照片里的男人叫王振康,是徐婉嬋的初戀,一張國字臉,劍眉星目,還是二十幾歲的樣子。

因淚腺堵塞,徐婉嬋已20年未流過眼淚,那一刻,她卻突然熱淚盈眶。

93歲的徐婉嬋。本文圖片均為澎湃新聞記者 明鵲 圖

1949年,國民黨敗退台灣。來不及見徐婉嬋最後一面,王振康就跟著軍隊飛去了台灣。

這一分別就是一生。再次“相見”,他們已是陰陽兩隔。

徐婉嬋拿著照片低語:“振康啊,70年過去了,我終於見到你了……”

“西子女生”

1947年10月31日,杭州體育場舉行體育聯賽時,突然下起了大雨。

20歲的徐婉嬋,身高一米七幾,穿一身白色運動服,代表浙江省立杭州高級醫事職業學校來參加排球比賽。雨稀里嘩啦地下,徐婉嬋和同學匆忙地跑上主席台躲雨,看到台上一群穿綠色空軍服的學生,他們是當年筧橋中央航空學校的籃球隊員。

人群中,徐婉嬋看到一雙發光的眼睛,目不轉睛地盯著自己,她突然間羞紅了臉。

年輕時的徐婉嬋

第二天週末,三個空軍學生找到她們學校宿舍,徐婉嬋才知道,前一天盯著自己看的人叫做王斌,小名叫王振康。

徐婉嬋至今不知道,王振康怎麼知道她的名字,找到她的學校……她只記得,他那天穿著黑色的靴子,上面一身筆挺的空軍服,憋紅了臉對她說:我們想來看看你們學校……

那時候,她們學校在西湖邊,隨時可以享受蘇東坡“山色空濛雨亦奇”的愜意。王振康的學校在筧橋鎮,兩地相距十幾公里。但此後每到週末,王振康都開著吉普車過來找徐婉嬋,帶她去嚐西湖藕粉,麻球王、小雞酥……

他們到蘇堤散步,划船到三潭印月,爬山到保俶塔……走遍了西湖的每一個角落。

正值青春年華的徐婉嬋,很快就春心蕩漾。

有一次,兩人在嶽墳邊租了兩輛自行車,因握不準方向,車輪突然倒向一邊,徐婉嬋差一點摔倒。王振康迅速跑過來,抓住了她的手,使她身體保持平衡。那一瞬間,徐婉嬋覺得:這個人老實忠厚,值得託付終身。

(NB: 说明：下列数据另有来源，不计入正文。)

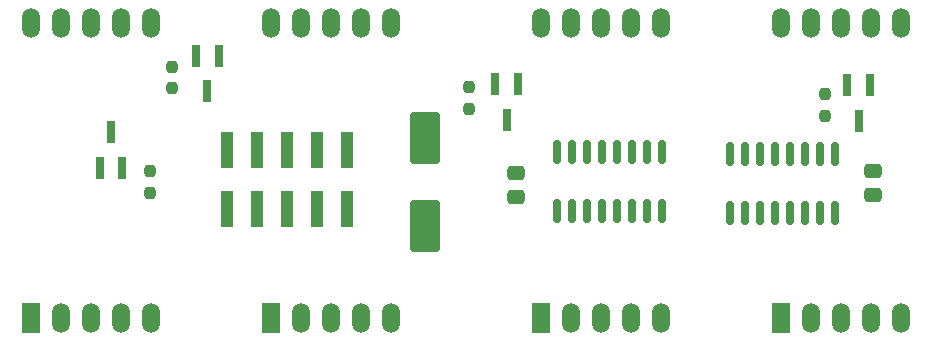
<source format=gbr>
%TF.GenerationSoftware,KiCad,Pcbnew,6.0.2+dfsg-1*%
%TF.CreationDate,2023-04-16T00:57:55+03:00*%
%TF.ProjectId,clock,636c6f63-6b2e-46b6-9963-61645f706362,rev?*%
%TF.SameCoordinates,Original*%
%TF.FileFunction,Soldermask,Bot*%
%TF.FilePolarity,Negative*%
%FSLAX46Y46*%
G04 Gerber Fmt 4.6, Leading zero omitted, Abs format (unit mm)*
G04 Created by KiCad (PCBNEW 6.0.2+dfsg-1) date 2023-04-16 00:57:55*
%MOMM*%
%LPD*%
G01*
G04 APERTURE LIST*
G04 Aperture macros list*
%AMRoundRect*
0 Rectangle with rounded corners*
0 $1 Rounding radius*
0 $2 $3 $4 $5 $6 $7 $8 $9 X,Y pos of 4 corners*
0 Add a 4 corners polygon primitive as box body*
4,1,4,$2,$3,$4,$5,$6,$7,$8,$9,$2,$3,0*
0 Add four circle primitives for the rounded corners*
1,1,$1+$1,$2,$3*
1,1,$1+$1,$4,$5*
1,1,$1+$1,$6,$7*
1,1,$1+$1,$8,$9*
0 Add four rect primitives between the rounded corners*
20,1,$1+$1,$2,$3,$4,$5,0*
20,1,$1+$1,$4,$5,$6,$7,0*
20,1,$1+$1,$6,$7,$8,$9,0*
20,1,$1+$1,$8,$9,$2,$3,0*%
G04 Aperture macros list end*
%ADD10R,1.524000X2.524000*%
%ADD11O,1.524000X2.524000*%
%ADD12RoundRect,0.250000X0.475000X-0.337500X0.475000X0.337500X-0.475000X0.337500X-0.475000X-0.337500X0*%
%ADD13R,1.000000X3.150000*%
%ADD14RoundRect,0.237500X0.237500X-0.250000X0.237500X0.250000X-0.237500X0.250000X-0.237500X-0.250000X0*%
%ADD15RoundRect,0.150000X-0.150000X0.825000X-0.150000X-0.825000X0.150000X-0.825000X0.150000X0.825000X0*%
%ADD16R,0.800000X1.900000*%
%ADD17RoundRect,0.250000X1.000000X-1.950000X1.000000X1.950000X-1.000000X1.950000X-1.000000X-1.950000X0*%
G04 APERTURE END LIST*
D10*
%TO.C,U1*%
X107950000Y-112913700D03*
D11*
X110490000Y-112913700D03*
X113030000Y-112913700D03*
X115570000Y-112913700D03*
X118110000Y-112913700D03*
X118110000Y-87913700D03*
X115570000Y-87913700D03*
X113030000Y-87913700D03*
X110490000Y-87913700D03*
X107950000Y-87913700D03*
%TD*%
D10*
%TO.C,U2*%
X128270000Y-112913700D03*
D11*
X130810000Y-112913700D03*
X133350000Y-112913700D03*
X135890000Y-112913700D03*
X138430000Y-112913700D03*
X138430000Y-87913700D03*
X135890000Y-87913700D03*
X133350000Y-87913700D03*
X130810000Y-87913700D03*
X128270000Y-87913700D03*
%TD*%
D10*
%TO.C,U5*%
X171450000Y-112913700D03*
D11*
X173990000Y-112913700D03*
X176530000Y-112913700D03*
X179070000Y-112913700D03*
X181610000Y-112913700D03*
X181610000Y-87913700D03*
X179070000Y-87913700D03*
X176530000Y-87913700D03*
X173990000Y-87913700D03*
X171450000Y-87913700D03*
%TD*%
D10*
%TO.C,U4*%
X151130000Y-112913700D03*
D11*
X153670000Y-112913700D03*
X156210000Y-112913700D03*
X158750000Y-112913700D03*
X161290000Y-112913700D03*
X161290000Y-87913700D03*
X158750000Y-87913700D03*
X156210000Y-87913700D03*
X153670000Y-87913700D03*
X151130000Y-87913700D03*
%TD*%
D12*
%TO.C,C4*%
X149000000Y-102700000D03*
X149000000Y-100625000D03*
%TD*%
D13*
%TO.C,J1*%
X134680000Y-103725000D03*
X134680000Y-98675000D03*
X132140000Y-103725000D03*
X132140000Y-98675000D03*
X129600000Y-103725000D03*
X129600000Y-98675000D03*
X127060000Y-103725000D03*
X127060000Y-98675000D03*
X124520000Y-103725000D03*
X124520000Y-98675000D03*
%TD*%
D14*
%TO.C,R2*%
X119900000Y-93455000D03*
X119900000Y-91630000D03*
%TD*%
D15*
%TO.C,U3*%
X167080000Y-99062500D03*
X168350000Y-99062500D03*
X169620000Y-99062500D03*
X170890000Y-99062500D03*
X172160000Y-99062500D03*
X173430000Y-99062500D03*
X174700000Y-99062500D03*
X175970000Y-99062500D03*
X175970000Y-104012500D03*
X174700000Y-104012500D03*
X173430000Y-104012500D03*
X172160000Y-104012500D03*
X170890000Y-104012500D03*
X169620000Y-104012500D03*
X168350000Y-104012500D03*
X167080000Y-104012500D03*
%TD*%
D16*
%TO.C,Q1*%
X115650000Y-100200000D03*
X113750000Y-100200000D03*
X114700000Y-97200000D03*
%TD*%
%TO.C,Q3*%
X147250000Y-93140000D03*
X149150000Y-93140000D03*
X148200000Y-96140000D03*
%TD*%
%TO.C,Q2*%
X121910000Y-90710000D03*
X123810000Y-90710000D03*
X122860000Y-93710000D03*
%TD*%
D14*
%TO.C,R3*%
X145050000Y-95222500D03*
X145050000Y-93397500D03*
%TD*%
D12*
%TO.C,C5*%
X179225000Y-102512500D03*
X179225000Y-100437500D03*
%TD*%
D17*
%TO.C,C3*%
X141300000Y-105100000D03*
X141300000Y-97700000D03*
%TD*%
D15*
%TO.C,U6*%
X152480000Y-98900000D03*
X153750000Y-98900000D03*
X155020000Y-98900000D03*
X156290000Y-98900000D03*
X157560000Y-98900000D03*
X158830000Y-98900000D03*
X160100000Y-98900000D03*
X161370000Y-98900000D03*
X161370000Y-103850000D03*
X160100000Y-103850000D03*
X158830000Y-103850000D03*
X157560000Y-103850000D03*
X156290000Y-103850000D03*
X155020000Y-103850000D03*
X153750000Y-103850000D03*
X152480000Y-103850000D03*
%TD*%
D16*
%TO.C,Q4*%
X177050000Y-93200000D03*
X178950000Y-93200000D03*
X178000000Y-96200000D03*
%TD*%
D14*
%TO.C,R1*%
X118000000Y-102300000D03*
X118000000Y-100475000D03*
%TD*%
%TO.C,R4*%
X175200000Y-95812500D03*
X175200000Y-93987500D03*
%TD*%
M02*

</source>
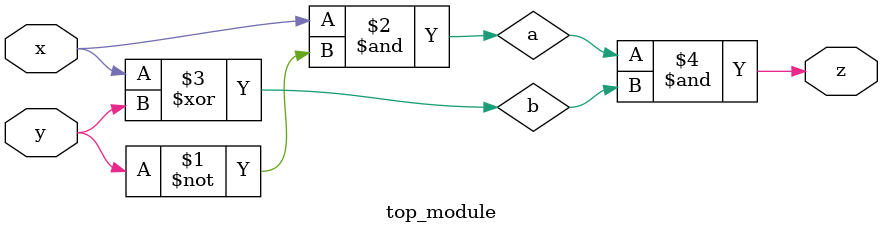
<source format=sv>
module top_module(
  input x,
  input y,
  output z);

  wire a;
  wire b;
  
  // First Gate
  assign a = x & ~y;

  // Second Gate
  assign b = x ^ y;

  // Third Gate
  assign z = a & b;
endmodule

</source>
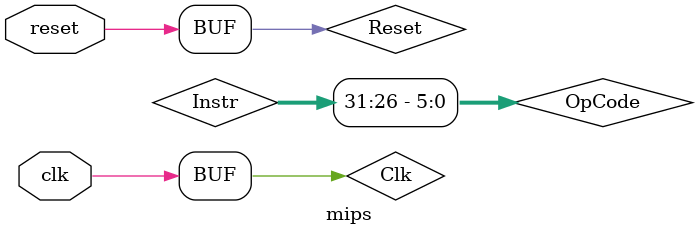
<source format=v>
`timescale 1ns / 1ps
module mips(
    input clk,
    input reset
    );

	assign Clk = clk;
	assign Reset = reset;
	
	wire ALUSrc, RegWrite, MemWrite;
	wire [1:0] RegDst, DataSrc, NPC_Sel, ExtOp;
	wire [2:0] ALUOp;
	wire [31:0]Instr;
	datapath Datapath (
    .RegDst(RegDst), 
    .ALUSrc(ALUSrc), 
    .DataSrc(DataSrc), 
    .RegWrite(RegWrite), 
    .MemWrite(MemWrite), 
    .NPC_Sel(NPC_Sel), 
    .ExtOp(ExtOp), 
    .ALUOp(ALUOp), 
    .Clk(Clk), 
    .Reset(Reset), 
    .Instr(Instr)
    );
	
	wire [5:0] OpCode, Funct;
	assign OpCode = Instr[31:26];
	assign Funct = Instr[5:0];
	ctrl Controller (
    .OpCode(OpCode), 
    .Funct(Funct), 
    .RegDst(RegDst), 
    .ALUSrc(ALUSrc), 
    .DataSrc(DataSrc), 
    .RegWrite(RegWrite), 
    .MemWrite(MemWrite), 
    .NPC_Sel(NPC_Sel), 
    .ExtOp(ExtOp), 
    .ALUOp(ALUOp)
    );

endmodule

</source>
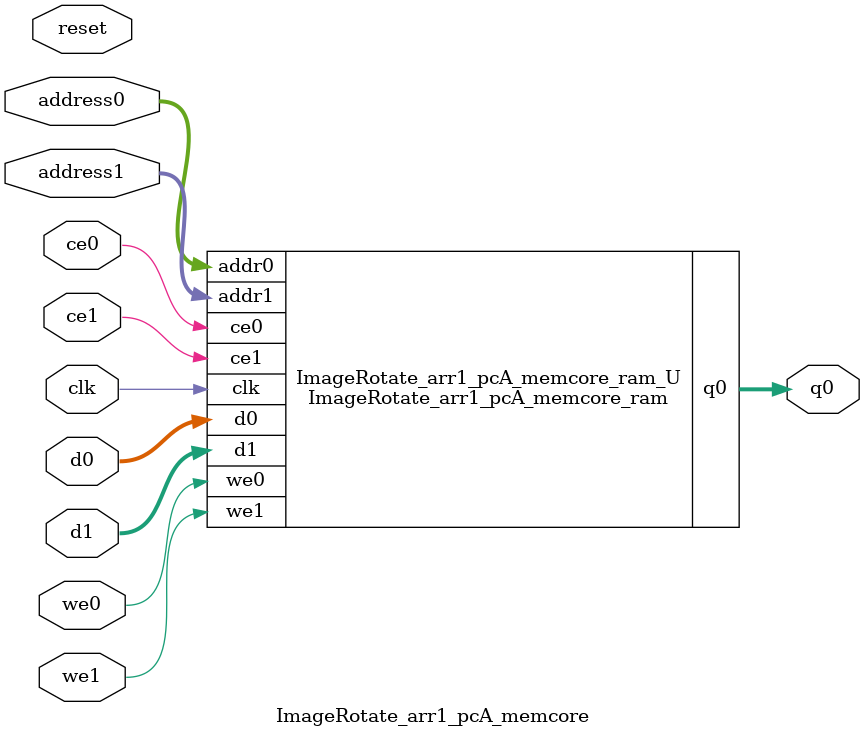
<source format=v>

`timescale 1 ns / 1 ps
module ImageRotate_arr1_pcA_memcore_ram (addr0, ce0, d0, we0, q0, addr1, ce1, d1, we1,  clk);

parameter DWIDTH = 8;
parameter AWIDTH = 16;
parameter MEM_SIZE = 65536;

input[AWIDTH-1:0] addr0;
input ce0;
input[DWIDTH-1:0] d0;
input we0;
output reg[DWIDTH-1:0] q0;
input[AWIDTH-1:0] addr1;
input ce1;
input[DWIDTH-1:0] d1;
input we1;
input clk;

(* ram_style = "block" *)reg [DWIDTH-1:0] ram[0:MEM_SIZE-1];




always @(posedge clk)  
begin 
    if (ce0) 
    begin
        if (we0) 
        begin 
            ram[addr0] <= d0; 
            q0 <= d0;
        end 
        else 
            q0 <= ram[addr0];
    end
end


always @(posedge clk)  
begin 
    if (ce1) 
    begin
        if (we1) 
        begin 
            ram[addr1] <= d1; 
        end 
    end
end


endmodule


`timescale 1 ns / 1 ps
module ImageRotate_arr1_pcA_memcore(
    reset,
    clk,
    address0,
    ce0,
    we0,
    d0,
    q0,
    address1,
    ce1,
    we1,
    d1);

parameter DataWidth = 32'd8;
parameter AddressRange = 32'd65536;
parameter AddressWidth = 32'd16;
input reset;
input clk;
input[AddressWidth - 1:0] address0;
input ce0;
input we0;
input[DataWidth - 1:0] d0;
output[DataWidth - 1:0] q0;
input[AddressWidth - 1:0] address1;
input ce1;
input we1;
input[DataWidth - 1:0] d1;



ImageRotate_arr1_pcA_memcore_ram ImageRotate_arr1_pcA_memcore_ram_U(
    .clk( clk ),
    .addr0( address0 ),
    .ce0( ce0 ),
    .we0( we0 ),
    .d0( d0 ),
    .q0( q0 ),
    .addr1( address1 ),
    .ce1( ce1 ),
    .we1( we1 ),
    .d1( d1 ));

endmodule


</source>
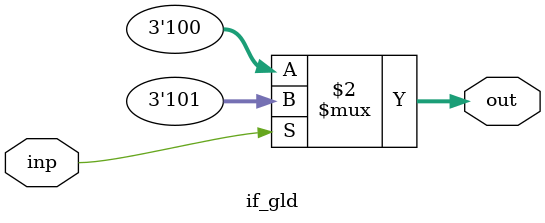
<source format=v>
module if_gld (
  input        inp, 
  output [2:0] out
);

assign out = inp == 1'd0 ? 3'd4 : 3'd5;

endmodule

</source>
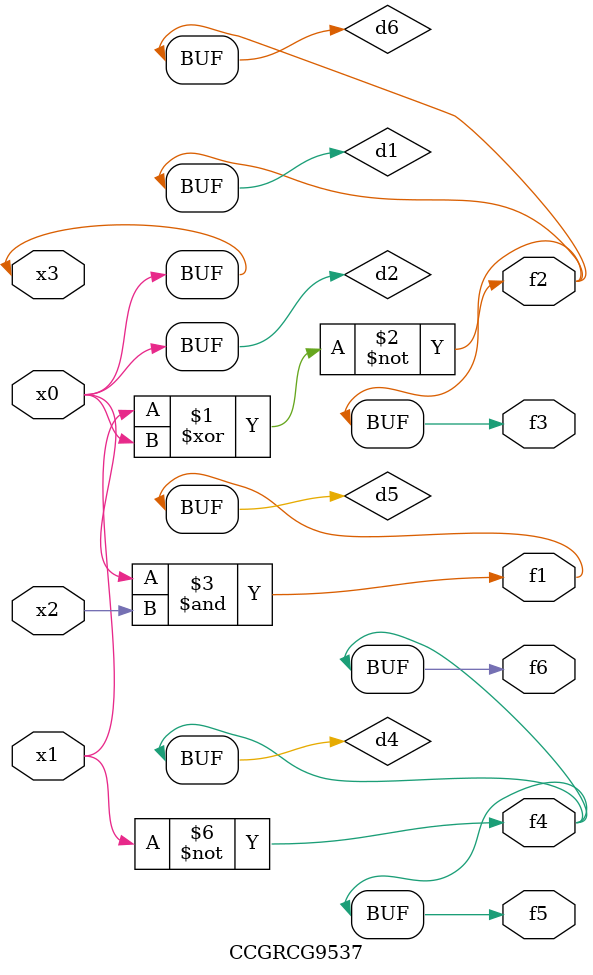
<source format=v>
module CCGRCG9537(
	input x0, x1, x2, x3,
	output f1, f2, f3, f4, f5, f6
);

	wire d1, d2, d3, d4, d5, d6;

	xnor (d1, x1, x3);
	buf (d2, x0, x3);
	nand (d3, x0, x2);
	not (d4, x1);
	nand (d5, d3);
	or (d6, d1);
	assign f1 = d5;
	assign f2 = d6;
	assign f3 = d6;
	assign f4 = d4;
	assign f5 = d4;
	assign f6 = d4;
endmodule

</source>
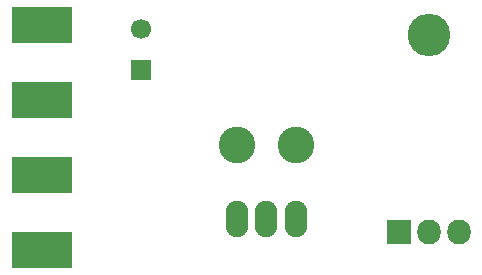
<source format=gbr>
%TF.GenerationSoftware,KiCad,Pcbnew,(5.1.6)-1*%
%TF.CreationDate,2021-04-07T17:53:43+02:00*%
%TF.ProjectId,led_dimmer,6c65645f-6469-46d6-9d65-722e6b696361,rev?*%
%TF.SameCoordinates,Original*%
%TF.FileFunction,Soldermask,Bot*%
%TF.FilePolarity,Negative*%
%FSLAX46Y46*%
G04 Gerber Fmt 4.6, Leading zero omitted, Abs format (unit mm)*
G04 Created by KiCad (PCBNEW (5.1.6)-1) date 2021-04-07 17:53:43*
%MOMM*%
%LPD*%
G01*
G04 APERTURE LIST*
%ADD10R,1.700000X1.700000*%
%ADD11C,1.700000*%
%ADD12R,5.100000X3.100000*%
%ADD13O,3.600000X3.600000*%
%ADD14R,2.005000X2.100000*%
%ADD15O,2.005000X2.100000*%
%ADD16C,3.100000*%
%ADD17O,1.900000X3.100000*%
G04 APERTURE END LIST*
D10*
%TO.C,C1*%
X59182000Y-149860000D03*
D11*
X59182000Y-146360000D03*
%TD*%
D12*
%TO.C,+12V*%
X50800000Y-152400000D03*
%TD*%
%TO.C,GND*%
X50800000Y-146050000D03*
%TD*%
%TO.C,LED+*%
X50800000Y-158750000D03*
%TD*%
%TO.C,LED-*%
X50800000Y-165100000D03*
%TD*%
D13*
%TO.C,Q1*%
X83566000Y-146916000D03*
D14*
X81026000Y-163576000D03*
D15*
X83566000Y-163576000D03*
X86106000Y-163576000D03*
%TD*%
D16*
%TO.C,U2*%
X67310000Y-156210000D03*
X72310000Y-156210000D03*
D17*
X67310000Y-162460000D03*
X69810000Y-162460000D03*
X72310000Y-162460000D03*
%TD*%
M02*

</source>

70多年後,徐婉嬋躺在椅子上回憶往事,佈滿皺紋的臉上露出了孩童般天真的笑。

她突然起身,拄著枴杖,蹣跚地走到窗戶口,從低矮的櫃子裡翻出兩個盒子,裡面保存著王振康當年送給她的禮物:一塊土黃色的肥皂,依舊散發著清香;一把破舊的扇子,絲綢上的梅花若隱若現;一本棕黑色的相冊,裡面的徐婉嬋年輕漂亮,燙著一頭烏黑的捲髮。

王振康送給徐婉嬋的扇子,上面的絲綢經曆史洗禮,已經破爛不堪。

“那時候,班上同學都羨慕我,有一個飛行員男朋友。”她說。當時國民黨空軍的女朋友被稱為“西子女生”。

1948年初,筧橋中央航空學校舉行舞會,王振康邀請徐婉嬋過去玩。徐婉嬋穿著漂亮的旗袍,王振康穿著空軍服,但兩人沒有跳舞,他們在航校一邊走一邊聊,王振康還帶她去看他們的戰機。

此後,她的學校上空經常會有一架戰鬥機盤旋,那是王振康在向她招手。

徐婉嬋經常跑出樓外,對著天空揮手。

私定終身

王振康祖籍安徽鳳台縣,祖父經商致富後,舉家遷至安徽合肥市趙千戶巷1號。

1944年,王振康從金陵大學哲學系畢業後,在成都報名參加了國民革命軍,隨後參加中國遠征軍,進入了緬甸密支那。

回國後,他報考了筧橋中央航空學校,成為第25期學生。

1948年上半年,王振康到南京執行任務時,帶回了一隻金戒指,正正方方的,上面寫著一個“福”字。王振康把它送給了徐婉嬋,作為他們的定情信物。

徐婉嬋是浙江臨海赤水人,有七個兄弟姐妹。父親在她12歲時過世,全家靠大哥開當鋪維持生計。那年暑假,徐婉嬋回家時,跟母親方氏說起王振康,並把他的照片和戒指給母親看。方氏看後非常滿意,特意選了一個漂亮的戒指給女兒回贈,戒指小小的,上面有一朵金花。

當年秋天,徐婉嬋返校時,帶著這枚戒指,連同一塊絲綢,一起送給了王振康。兩人私定終身。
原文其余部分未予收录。